● **Selected excerpt**:
------------------------------------

You don't have all the facts of the case so you can't prove that, can you. The child could have had permission from the other parent which makes it legal to have the surgery under 18 in Canada. If the other parent gave signed permission then the mother would have to go to court to prevent the surgery.
That is how the law works. 

The laws worked the way they are supposed to in Canada.


----------



## HDRider (Jul 21, 2011)

painterswife said:


> laws worked the way they are supposed to in Canada


Most of us have learned that being legal does not make it right


----------



## Lisa in WA (Oct 11, 2004)

This is what you said. 



painterswife said:


> Physical treatments beyond drugs are not given to transgender children until they are adults and able to completely consent on their own in Canada.


You were wrong.
You can try spinning it anyway you like to avoid embarrassment (and I’m sure you will) but you were just plain wrong. 
That minor girl was set to receive a double mastectomy before the mom filed an injunction. Something YOU said did not happen to minors In Canada.


----------



## painterswife (Jun 7, 2004)

Lisa in WA said:


> This is what you said.
> 
> 
> 
> ...


Okay, just for you. " You can't have surgery in Canada under 18 unless a parent signs a permission form" Are you happy now?

Her other parent did sign the form so she was able to legally have the surgery. She was only granted a temporary injunction and the minor was 17 1/2 years old at the time. She can legally have the surgery of her own accord after the middle of April.

I am going to amend this now that I have further information. This minor was living independently of both parents from the age of just over 17. The parents no longer were supporting her in any way. That is basically an emancipated minor.


----------



## Lisa in WA (Oct 11, 2004)

painterswife said:


> Okay, just for you. " You can't have surgery in Canada under 18 unless a parent signs a permission form" Are you happy now?
> 
> Her other parent did sign the form so she was able to legally have the surgery. She was only granted a temporary injunction and the minor was 17 1/2 years old at the time. She can legally have the surgery of her own accord after the middle of April.

------------------------------------

● **Record extracts**:

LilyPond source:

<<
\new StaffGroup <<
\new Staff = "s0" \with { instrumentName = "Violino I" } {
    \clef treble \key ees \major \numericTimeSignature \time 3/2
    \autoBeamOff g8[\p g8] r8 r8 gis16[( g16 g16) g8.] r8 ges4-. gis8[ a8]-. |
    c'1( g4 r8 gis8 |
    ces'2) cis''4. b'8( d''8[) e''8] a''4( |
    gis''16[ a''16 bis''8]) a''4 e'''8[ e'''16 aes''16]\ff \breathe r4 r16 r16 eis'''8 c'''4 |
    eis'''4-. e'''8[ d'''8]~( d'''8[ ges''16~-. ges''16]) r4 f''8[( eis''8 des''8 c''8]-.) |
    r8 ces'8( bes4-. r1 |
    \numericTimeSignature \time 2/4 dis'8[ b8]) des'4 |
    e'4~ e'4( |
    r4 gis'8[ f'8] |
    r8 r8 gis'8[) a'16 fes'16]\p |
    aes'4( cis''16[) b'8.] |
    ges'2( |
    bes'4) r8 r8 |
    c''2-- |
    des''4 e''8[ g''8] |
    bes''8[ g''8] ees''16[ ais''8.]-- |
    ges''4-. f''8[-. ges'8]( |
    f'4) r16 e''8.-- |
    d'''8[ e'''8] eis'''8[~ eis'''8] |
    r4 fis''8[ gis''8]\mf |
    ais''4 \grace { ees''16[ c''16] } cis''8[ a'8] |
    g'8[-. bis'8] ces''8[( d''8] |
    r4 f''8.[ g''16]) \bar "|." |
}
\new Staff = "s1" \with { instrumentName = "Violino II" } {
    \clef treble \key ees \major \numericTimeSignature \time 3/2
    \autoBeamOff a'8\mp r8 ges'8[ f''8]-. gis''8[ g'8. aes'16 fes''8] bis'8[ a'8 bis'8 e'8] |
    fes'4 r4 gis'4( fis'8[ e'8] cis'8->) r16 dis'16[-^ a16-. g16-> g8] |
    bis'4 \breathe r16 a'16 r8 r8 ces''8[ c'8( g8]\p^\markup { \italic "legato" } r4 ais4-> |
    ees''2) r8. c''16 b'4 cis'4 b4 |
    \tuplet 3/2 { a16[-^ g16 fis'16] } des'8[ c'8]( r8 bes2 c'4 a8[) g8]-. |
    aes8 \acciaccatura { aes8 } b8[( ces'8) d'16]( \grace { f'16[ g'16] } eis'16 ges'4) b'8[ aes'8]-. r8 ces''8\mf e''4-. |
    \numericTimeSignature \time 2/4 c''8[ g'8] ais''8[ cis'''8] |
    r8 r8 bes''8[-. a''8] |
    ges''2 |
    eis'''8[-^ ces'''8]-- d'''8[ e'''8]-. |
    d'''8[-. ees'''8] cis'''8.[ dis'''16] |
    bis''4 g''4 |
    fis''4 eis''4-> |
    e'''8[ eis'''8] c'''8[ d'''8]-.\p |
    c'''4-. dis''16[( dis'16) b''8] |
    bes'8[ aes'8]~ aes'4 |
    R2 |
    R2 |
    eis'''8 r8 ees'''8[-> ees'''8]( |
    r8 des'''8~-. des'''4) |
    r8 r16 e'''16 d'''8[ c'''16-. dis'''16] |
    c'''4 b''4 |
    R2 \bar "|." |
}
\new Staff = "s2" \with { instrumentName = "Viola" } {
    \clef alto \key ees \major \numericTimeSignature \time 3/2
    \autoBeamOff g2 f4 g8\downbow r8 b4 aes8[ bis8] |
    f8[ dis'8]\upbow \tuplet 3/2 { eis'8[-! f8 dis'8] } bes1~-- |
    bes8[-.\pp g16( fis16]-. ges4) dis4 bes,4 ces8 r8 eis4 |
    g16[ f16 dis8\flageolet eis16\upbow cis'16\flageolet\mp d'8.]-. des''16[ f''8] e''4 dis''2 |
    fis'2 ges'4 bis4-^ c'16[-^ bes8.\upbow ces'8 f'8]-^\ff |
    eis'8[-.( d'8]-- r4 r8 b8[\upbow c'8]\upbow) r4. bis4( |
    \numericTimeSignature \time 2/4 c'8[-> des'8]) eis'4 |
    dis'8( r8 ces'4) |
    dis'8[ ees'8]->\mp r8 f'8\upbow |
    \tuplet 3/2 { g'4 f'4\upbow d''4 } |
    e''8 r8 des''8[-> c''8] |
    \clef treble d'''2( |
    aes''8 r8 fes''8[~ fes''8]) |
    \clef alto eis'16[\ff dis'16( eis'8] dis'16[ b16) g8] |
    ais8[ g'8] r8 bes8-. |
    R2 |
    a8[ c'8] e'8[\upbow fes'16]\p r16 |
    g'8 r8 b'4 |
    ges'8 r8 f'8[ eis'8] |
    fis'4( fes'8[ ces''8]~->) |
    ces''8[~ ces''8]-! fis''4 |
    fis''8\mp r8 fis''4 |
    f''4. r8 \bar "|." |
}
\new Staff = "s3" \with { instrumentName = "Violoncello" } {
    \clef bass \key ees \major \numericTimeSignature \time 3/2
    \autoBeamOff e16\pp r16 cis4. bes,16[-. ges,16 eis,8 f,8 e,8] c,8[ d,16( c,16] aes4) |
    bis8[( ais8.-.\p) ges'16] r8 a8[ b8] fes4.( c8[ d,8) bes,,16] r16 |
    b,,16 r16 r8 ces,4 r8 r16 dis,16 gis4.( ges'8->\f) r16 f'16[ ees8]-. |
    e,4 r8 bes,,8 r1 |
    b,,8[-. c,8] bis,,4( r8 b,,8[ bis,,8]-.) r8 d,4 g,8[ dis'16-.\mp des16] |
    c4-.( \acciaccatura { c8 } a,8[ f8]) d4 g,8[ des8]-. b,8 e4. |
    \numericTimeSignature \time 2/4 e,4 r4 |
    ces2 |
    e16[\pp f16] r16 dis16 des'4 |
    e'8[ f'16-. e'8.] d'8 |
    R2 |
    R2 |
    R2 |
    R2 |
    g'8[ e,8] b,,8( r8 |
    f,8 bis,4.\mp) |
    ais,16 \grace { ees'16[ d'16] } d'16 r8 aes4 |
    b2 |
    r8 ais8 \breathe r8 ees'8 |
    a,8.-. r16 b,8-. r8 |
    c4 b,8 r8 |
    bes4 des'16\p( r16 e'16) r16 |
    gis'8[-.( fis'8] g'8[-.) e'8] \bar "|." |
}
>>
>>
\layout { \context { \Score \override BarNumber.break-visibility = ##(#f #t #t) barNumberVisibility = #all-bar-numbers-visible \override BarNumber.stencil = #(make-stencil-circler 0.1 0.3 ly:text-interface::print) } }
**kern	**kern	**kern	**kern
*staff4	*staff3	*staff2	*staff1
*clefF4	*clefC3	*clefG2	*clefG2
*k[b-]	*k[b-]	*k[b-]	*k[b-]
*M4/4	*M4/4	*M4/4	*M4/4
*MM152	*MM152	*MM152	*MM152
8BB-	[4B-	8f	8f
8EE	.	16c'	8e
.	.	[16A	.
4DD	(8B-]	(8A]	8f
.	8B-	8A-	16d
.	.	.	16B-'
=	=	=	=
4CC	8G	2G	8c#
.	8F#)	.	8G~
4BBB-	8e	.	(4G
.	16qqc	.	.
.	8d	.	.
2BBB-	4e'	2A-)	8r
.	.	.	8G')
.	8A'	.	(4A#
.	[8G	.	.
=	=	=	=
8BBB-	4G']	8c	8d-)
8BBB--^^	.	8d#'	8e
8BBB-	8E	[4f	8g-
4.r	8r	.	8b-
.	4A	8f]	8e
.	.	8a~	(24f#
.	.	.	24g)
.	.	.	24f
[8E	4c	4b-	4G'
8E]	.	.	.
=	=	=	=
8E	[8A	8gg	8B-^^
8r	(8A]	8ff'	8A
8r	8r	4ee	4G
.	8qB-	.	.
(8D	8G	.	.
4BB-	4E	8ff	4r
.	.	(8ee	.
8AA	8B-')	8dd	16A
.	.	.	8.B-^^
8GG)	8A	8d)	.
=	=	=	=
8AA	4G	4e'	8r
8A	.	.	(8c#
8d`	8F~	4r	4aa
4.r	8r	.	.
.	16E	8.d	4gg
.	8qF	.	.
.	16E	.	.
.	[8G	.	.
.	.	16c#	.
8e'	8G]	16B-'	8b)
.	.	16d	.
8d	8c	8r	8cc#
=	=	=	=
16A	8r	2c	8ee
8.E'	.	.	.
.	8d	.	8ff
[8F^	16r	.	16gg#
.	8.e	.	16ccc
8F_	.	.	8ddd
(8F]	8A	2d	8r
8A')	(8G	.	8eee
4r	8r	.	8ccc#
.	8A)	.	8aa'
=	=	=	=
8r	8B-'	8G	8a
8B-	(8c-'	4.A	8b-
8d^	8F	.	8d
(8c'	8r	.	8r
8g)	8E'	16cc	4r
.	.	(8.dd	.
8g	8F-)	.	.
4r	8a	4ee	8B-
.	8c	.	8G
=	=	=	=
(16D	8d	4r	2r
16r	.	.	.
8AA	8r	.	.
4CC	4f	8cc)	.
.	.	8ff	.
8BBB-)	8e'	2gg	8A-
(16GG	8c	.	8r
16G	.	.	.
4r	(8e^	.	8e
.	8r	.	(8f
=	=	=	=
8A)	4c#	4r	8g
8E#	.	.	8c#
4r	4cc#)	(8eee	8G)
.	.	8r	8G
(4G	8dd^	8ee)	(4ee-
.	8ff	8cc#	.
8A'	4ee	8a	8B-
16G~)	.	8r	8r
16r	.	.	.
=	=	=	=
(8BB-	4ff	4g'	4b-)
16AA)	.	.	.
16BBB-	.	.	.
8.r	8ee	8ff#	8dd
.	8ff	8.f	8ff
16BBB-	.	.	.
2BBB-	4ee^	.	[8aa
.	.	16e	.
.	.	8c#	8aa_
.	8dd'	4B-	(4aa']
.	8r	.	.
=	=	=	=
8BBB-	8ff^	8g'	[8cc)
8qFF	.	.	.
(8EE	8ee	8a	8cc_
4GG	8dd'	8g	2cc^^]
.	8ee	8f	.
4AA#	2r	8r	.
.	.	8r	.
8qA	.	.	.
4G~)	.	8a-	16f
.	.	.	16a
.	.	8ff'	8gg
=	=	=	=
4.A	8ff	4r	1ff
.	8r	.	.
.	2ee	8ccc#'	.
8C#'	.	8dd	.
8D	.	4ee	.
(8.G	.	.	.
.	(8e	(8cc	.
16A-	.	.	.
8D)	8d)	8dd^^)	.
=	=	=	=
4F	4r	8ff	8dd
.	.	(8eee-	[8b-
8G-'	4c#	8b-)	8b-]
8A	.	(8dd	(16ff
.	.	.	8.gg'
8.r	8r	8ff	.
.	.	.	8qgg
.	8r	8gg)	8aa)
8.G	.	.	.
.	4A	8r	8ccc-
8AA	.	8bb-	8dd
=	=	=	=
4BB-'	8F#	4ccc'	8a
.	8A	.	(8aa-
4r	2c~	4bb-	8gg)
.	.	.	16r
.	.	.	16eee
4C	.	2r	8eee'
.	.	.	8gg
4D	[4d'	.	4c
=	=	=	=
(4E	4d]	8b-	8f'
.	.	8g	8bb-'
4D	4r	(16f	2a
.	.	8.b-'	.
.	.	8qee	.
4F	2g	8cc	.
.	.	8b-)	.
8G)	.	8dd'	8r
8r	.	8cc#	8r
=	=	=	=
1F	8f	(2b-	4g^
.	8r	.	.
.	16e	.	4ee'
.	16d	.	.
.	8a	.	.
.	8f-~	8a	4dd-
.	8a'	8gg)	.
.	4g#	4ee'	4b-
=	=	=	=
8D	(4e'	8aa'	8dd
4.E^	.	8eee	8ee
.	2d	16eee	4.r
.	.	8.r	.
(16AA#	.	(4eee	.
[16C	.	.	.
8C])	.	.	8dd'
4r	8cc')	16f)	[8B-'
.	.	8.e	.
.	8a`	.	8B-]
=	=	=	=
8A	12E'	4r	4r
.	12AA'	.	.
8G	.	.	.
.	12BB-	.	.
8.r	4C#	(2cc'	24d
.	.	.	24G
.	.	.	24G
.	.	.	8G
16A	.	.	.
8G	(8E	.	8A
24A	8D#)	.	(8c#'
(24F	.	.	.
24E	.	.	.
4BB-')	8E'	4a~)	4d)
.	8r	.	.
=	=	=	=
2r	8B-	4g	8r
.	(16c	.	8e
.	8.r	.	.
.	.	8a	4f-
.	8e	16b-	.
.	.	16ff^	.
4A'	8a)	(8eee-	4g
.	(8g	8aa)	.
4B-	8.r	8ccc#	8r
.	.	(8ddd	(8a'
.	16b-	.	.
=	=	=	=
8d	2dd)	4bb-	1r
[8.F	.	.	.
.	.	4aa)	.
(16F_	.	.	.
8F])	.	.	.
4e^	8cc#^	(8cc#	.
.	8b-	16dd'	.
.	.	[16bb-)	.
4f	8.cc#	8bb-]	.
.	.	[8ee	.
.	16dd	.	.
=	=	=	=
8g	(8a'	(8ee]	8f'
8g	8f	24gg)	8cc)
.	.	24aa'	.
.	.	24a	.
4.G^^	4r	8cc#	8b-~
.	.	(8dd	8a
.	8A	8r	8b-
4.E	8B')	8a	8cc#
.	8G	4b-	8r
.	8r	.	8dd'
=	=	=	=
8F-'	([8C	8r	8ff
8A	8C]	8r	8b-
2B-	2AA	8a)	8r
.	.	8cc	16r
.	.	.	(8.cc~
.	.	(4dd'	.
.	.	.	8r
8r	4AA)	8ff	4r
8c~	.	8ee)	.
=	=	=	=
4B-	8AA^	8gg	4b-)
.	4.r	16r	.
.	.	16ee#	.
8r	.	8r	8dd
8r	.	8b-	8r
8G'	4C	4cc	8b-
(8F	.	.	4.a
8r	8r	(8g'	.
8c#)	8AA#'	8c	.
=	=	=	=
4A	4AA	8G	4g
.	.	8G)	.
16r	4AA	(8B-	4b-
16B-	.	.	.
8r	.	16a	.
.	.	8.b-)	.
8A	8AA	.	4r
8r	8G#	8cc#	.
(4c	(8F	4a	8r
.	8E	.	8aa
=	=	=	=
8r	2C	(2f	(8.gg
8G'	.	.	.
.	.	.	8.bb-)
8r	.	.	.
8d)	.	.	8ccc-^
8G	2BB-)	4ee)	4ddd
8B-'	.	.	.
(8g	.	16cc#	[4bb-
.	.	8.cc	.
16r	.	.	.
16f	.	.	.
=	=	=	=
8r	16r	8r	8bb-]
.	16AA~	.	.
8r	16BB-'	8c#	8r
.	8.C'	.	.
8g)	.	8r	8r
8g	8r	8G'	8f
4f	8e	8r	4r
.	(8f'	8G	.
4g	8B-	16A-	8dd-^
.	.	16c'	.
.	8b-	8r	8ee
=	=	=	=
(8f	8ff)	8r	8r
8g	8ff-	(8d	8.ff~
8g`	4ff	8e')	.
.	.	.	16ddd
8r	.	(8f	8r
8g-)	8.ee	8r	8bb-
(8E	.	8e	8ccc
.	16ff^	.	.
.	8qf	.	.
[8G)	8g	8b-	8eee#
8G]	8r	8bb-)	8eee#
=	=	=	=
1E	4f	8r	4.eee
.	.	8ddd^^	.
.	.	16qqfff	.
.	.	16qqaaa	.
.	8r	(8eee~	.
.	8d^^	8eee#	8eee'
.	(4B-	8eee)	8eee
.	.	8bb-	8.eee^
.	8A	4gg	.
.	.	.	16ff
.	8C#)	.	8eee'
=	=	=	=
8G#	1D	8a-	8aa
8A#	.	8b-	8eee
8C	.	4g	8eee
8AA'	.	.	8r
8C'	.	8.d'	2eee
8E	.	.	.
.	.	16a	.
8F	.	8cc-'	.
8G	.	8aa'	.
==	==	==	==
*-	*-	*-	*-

------------------------------------

● **Task set**:
1 > Repeat word for word the part of the forum thread about the Canadian surgery case starting with "You were wrong." and going on through "minors In Canada.".
2 > In the forum thread about the Canadian surgery case, how old does painterswife say the minor was when the temporary injunction was granted?
3 > Go on with the forum thread about the Canadian surgery case from where it stops.
The rows have nothing to do with this.

● **Answers per task**:
1 >
You were wrong.
You can try spinning it anyway you like to avoid embarrassment (and I’m sure you will) but you were just plain wrong. 
That minor girl was set to receive a double mastectomy before the mom filed an injunction. Something YOU said did not happen to minors In Canada.

2 > 17 1/2 years old.

3 >
> 
> I am going to amend this now that I have further information. This minor was living independently of both parents from the age of just over 17. Her parents no longer were supporting her in any way. That is basically an emancipated minor.


That is not a minor thing, Painterswife.
You still have a minor child getting an irreversible surgery.
Are you saying parents are infallible?


----------



## Lisa in WA (Oct 11, 2004)

painterswife said:


> Gene variants provide insight into brain, body incongruence in transgender
> 
> 
> Some of the first biological evidence of the incongruence transgender individuals experience, because their brain indicates they are one sex and their body another, may have been found in estrogen receptor pathways in the brain of 30 transgender individuals.
> ...


“May have been found”
”in 30 transgender individuals”.
Hardly a large sized study. 
One might wonder too, if these variants found might also indicate a tendency toward mental health problems.


----------



## painterswife (Jun 7, 2004)

I have not discussed the good or bad of this, just the legalities. I have pointed out where the facts presented are incorrect or incomplete.

I am not taking a position of the individual choices of the minors because I don't know them or have the medical expertise to know the situation. Just as I would not take a position on whether you might need to give a minor child of yours drugs or surgery.

The 17-year-old was no longer, in reality, a legal minor in Canada. If you have proof that transgender surgery is being provided in Canada to minors without parental okay then provide it.


----------



## Lisa in WA (Oct 11, 2004)

painterswife said:


> I have not discussed the good or bad of this, just the legalities. I have pointed out where the facts presented are incorrect or incomplete.
> 
> I am not taking a position of the individual choices of the minors because I don't know them or have the medical expertise to know the situation. Just as I would not take a position on whether you might need to give a minor child of yours drugs or surgery.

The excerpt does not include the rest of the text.